Extract provided>
□ □ □ □ □

First we will find the primary solution,

`20sin(a+pi/4)-5 =5`

`sin(a+pi/4) = 10/20`

`sin(a+pi/4) = 0.5`

now we have to take the inverse of sin,

`a+pi/4 = sin^(-1)(0.5)`

The primary solutions for inverse sin of 0.5 is obviously pi/6 which is 30 degrees

`(a+pi/4) = pi/6`

but this is not the general solution for sin (The general solution includes all the angles which can have its sin as +0.5 within the given range.

now for sin to find the genral solution you can use,

`x = npi+(-1)^n pi/6`

n can be any integer,

n = 0,

`x = pi/6` the priamry solution

n=1

`x = pi-pi/6 = (5pi)/6`

n= 2,

`x = 2pi+pi/6`

n =3,

`x = 3pi - pi/6 = 2pi+(5pi)/6`

now we have 4 solutions for (a+pi/4) there are,

`pi/6, (5pi)/6, (2pi+pi/6) ,(2pi+(5pi)/6) `

now the answer for a should be then, respectively,

`(-pi)/12,(7pi)/12,(2pi-pi/12),(2pi+(7pi)/12)`

from the above solutions for a, only the second and third lies in the given range (0<a<2pi)

so the answers for a are, `(7pi)/12 and (23pi)/12`

□ □ □ □ □

Collected data>
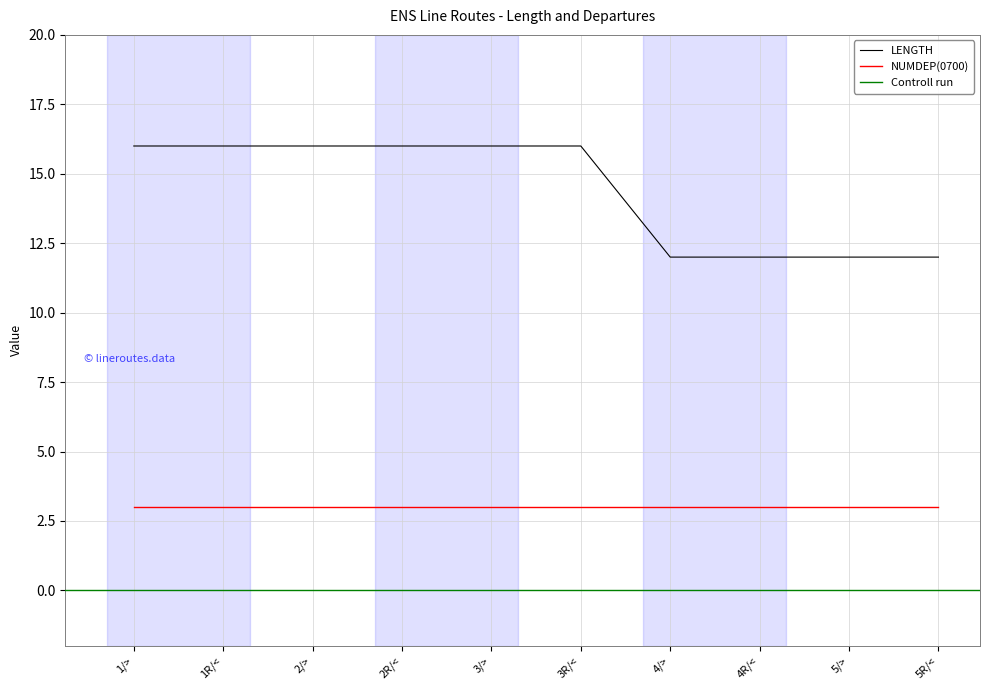

What is the label of the 2nd point from the right?

5/>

□ □ □ □ □

The problem> From the trigonometry solution above, return the passage that begins at the words "now the answer" and stops after "given range (0<a<2pi)", copied without any changes.

Response area>
now the answer for a should be then, respectively,

`(-pi)/12,(7pi)/12,(2pi-pi/12),(2pi+(7pi)/12)`

from the above solutions for a, only the second and third lies in the given range (0<a<2pi)